Through the stories and images we encountered as children, the landscape of our minds has been peopled with characters that have become iconic in our culture: from the illustrations of Dr. Seuss to The Wonderful Wizard of Oz and its many sequels. The objects of childhood offer a view of life as it once was, because of their role in the shaping of young minds. Consider the moral message behind The Errand Boy from 1821, in which young Tom is rewarded for overcoming his laziness. Messages such as this are essential to building the character of society, but if there was not an element of wonder to these objects, they would not hold the interest of a child for long. Some of these books feature sumptuous illustrations that transport a young mind to the distant lands of the Arabian Nights, or provide instructions on how to print illustrations using a potato, while others offer an interactive experience well before the age of cinema with moving and speaking pictures. It is in this spirit of wonder that we offer this selection of children's books and objects.
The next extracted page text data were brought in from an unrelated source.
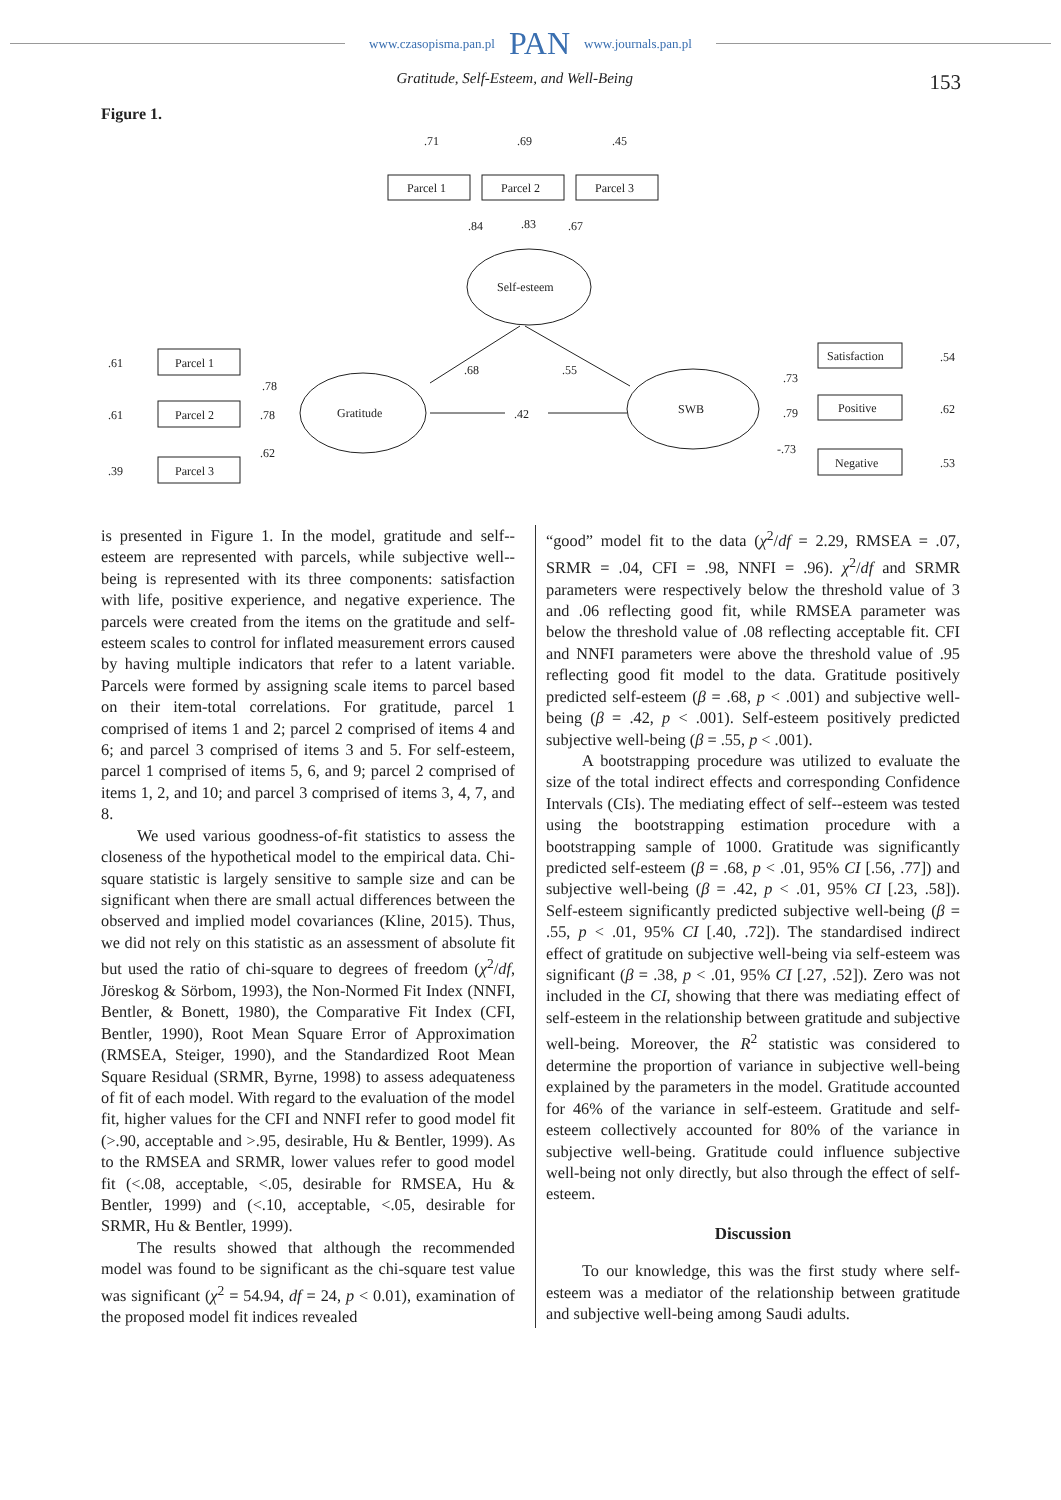www.czasopisma.pan.pl PAN www.journals.pan.pl
Gratitude, Self-Esteem, and Well-Being 153
Figure 1.
.71
.69
.45
Parcel 1
Parcel 2
Parcel 3
.84
.83
.67
Self-esteem
.61
.61
.39
Parcel 1
Parcel 2
Parcel 3
.78
.78
.62
Gratitude
.68
.55
.42
SWB
.73
.79
-.73
Satisfaction
Positive
Negative
.54
.62
.53
is presented in Figure 1. In the model, gratitude and self--esteem are represented with parcels, while subjective well--being is represented with its three components: satisfaction with life, positive experience, and negative experience. The parcels were created from the items on the gratitude and self-esteem scales to control for inflated measurement errors caused by having multiple indicators that refer to a latent variable. Parcels were formed by assigning scale items to parcel based on their item-total correlations. For gratitude, parcel 1 comprised of items 1 and 2; parcel 2 comprised of items 4 and 6; and parcel 3 comprised of items 3 and 5. For self-esteem, parcel 1 comprised of items 5, 6, and 9; parcel 2 comprised of items 1, 2, and 10; and parcel 3 comprised of items 3, 4, 7, and 8.
We used various goodness-of-fit statistics to assess the closeness of the hypothetical model to the empirical data. Chi-square statistic is largely sensitive to sample size and can be significant when there are small actual differences between the observed and implied model covariances (Kline, 2015). Thus, we did not rely on this statistic as an assessment of absolute fit but used the ratio of chi-square to degrees of freedom (χ<sup>2</sup>/df, Jöreskog & Sörbom, 1993), the Non-Normed Fit Index (NNFI, Bentler, & Bonett, 1980), the Comparative Fit Index (CFI, Bentler, 1990), Root Mean Square Error of Approximation (RMSEA, Steiger, 1990), and the Standardized Root Mean Square Residual (SRMR, Byrne, 1998) to assess adequateness of fit of each model. With regard to the evaluation of the model fit, higher values for the CFI and NNFI refer to good model fit (>.90, acceptable and >.95, desirable, Hu & Bentler, 1999). As to the RMSEA and SRMR, lower values refer to good model fit (<.08, acceptable, <.05, desirable for RMSEA, Hu & Bentler, 1999) and (<.10, acceptable, <.05, desirable for SRMR, Hu & Bentler, 1999).
The results showed that although the recommended model was found to be significant as the chi-square test value was significant (χ<sup>2</sup> = 54.94, df = 24, p < 0.01), examination of the proposed model fit indices revealed
“good” model fit to the data (χ<sup>2</sup>/df = 2.29, RMSEA = .07, SRMR = .04, CFI = .98, NNFI = .96). χ<sup>2</sup>/df and SRMR parameters were respectively below the threshold value of 3 and .06 reflecting good fit, while RMSEA parameter was below the threshold value of .08 reflecting acceptable fit. CFI and NNFI parameters were above the threshold value of .95 reflecting good fit model to the data. Gratitude positively predicted self-esteem (β = .68, p < .001) and subjective well-being (β = .42, p < .001). Self-esteem positively predicted subjective well-being (β = .55, p < .001).
A bootstrapping procedure was utilized to evaluate the size of the total indirect effects and corresponding Confidence Intervals (CIs). The mediating effect of self--esteem was tested using the bootstrapping estimation procedure with a bootstrapping sample of 1000. Gratitude was significantly predicted self-esteem (β = .68, p < .01, 95% CI [.56, .77]) and subjective well-being (β = .42, p < .01, 95% CI [.23, .58]). Self-esteem significantly predicted subjective well-being (β = .55, p < .01, 95% CI [.40, .72]). The standardised indirect effect of gratitude on subjective well-being via self-esteem was significant (β = .38, p < .01, 95% CI [.27, .52]). Zero was not included in the CI, showing that there was mediating effect of self-esteem in the relationship between gratitude and subjective well-being. Moreover, the R<sup>2</sup> statistic was considered to determine the proportion of variance in subjective well-being explained by the parameters in the model. Gratitude accounted for 46% of the variance in self-esteem. Gratitude and self-esteem collectively accounted for 80% of the variance in subjective well-being. Gratitude could influence subjective well-being not only directly, but also through the effect of self-esteem.
Discussion
To our knowledge, this was the first study where self-esteem was a mediator of the relationship between gratitude and subjective well-being among Saudi adults.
There is something seductive about a book or a document that bears the signature, or better yet, the inscription of a well-known author. Publishers recognize this appeal and offer signed limited editions of works separately from their regular counterparts. Manuscripts and letters allow us to get even closer to the author, providing a snapshot of the creative mind at work. This offering contains a bit of both signed limited editions and original signed manuscripts. Also, in honor of the Charles Dickens bicentennial, it contains a small selection of books by the man who gave us Oliver Twist, Ebeneezer Scrooge, Pip, and many others, as well as items inspired by his work.
Odd is interesting. Not only is this true in human society, in which the eccentric and extraordinary are examined as objects of curiosity, but it is especially true of the vehicles for human expression. The items found within our eccentric gathering work just a little harder than their straightforward counterparts in trying to gain our attention. Witness, for instance, the set of erotic porcelain lithophanes or the zoetrope, which seem odd to us now, but were some of the only forms of entertainment available to a world without electricity; or the book that lent its title to this catalogue - a beautifully printed and illustrated work by the Heavenly Monkey press on those characters from history whose personalities and antics keep us from averting our collective eyes.
In the spirit of a season in which 'tis better to give than to receive, we offer a choice selection of books attractively bound in leather. The books listed here represent all our specialty areas: from the first edition of Gay's fables to be illustrated by Thomas Bewick, to the earliest presentation copies of Lewis Carroll's Sylvie and Bruno and Sylvie and Bruno Revisited, to a miniature manuscript of FDR's inaugural address. All are in fine collector's condition; any one would make a welcome addition to the library of the discerning bibliophile on your gift list.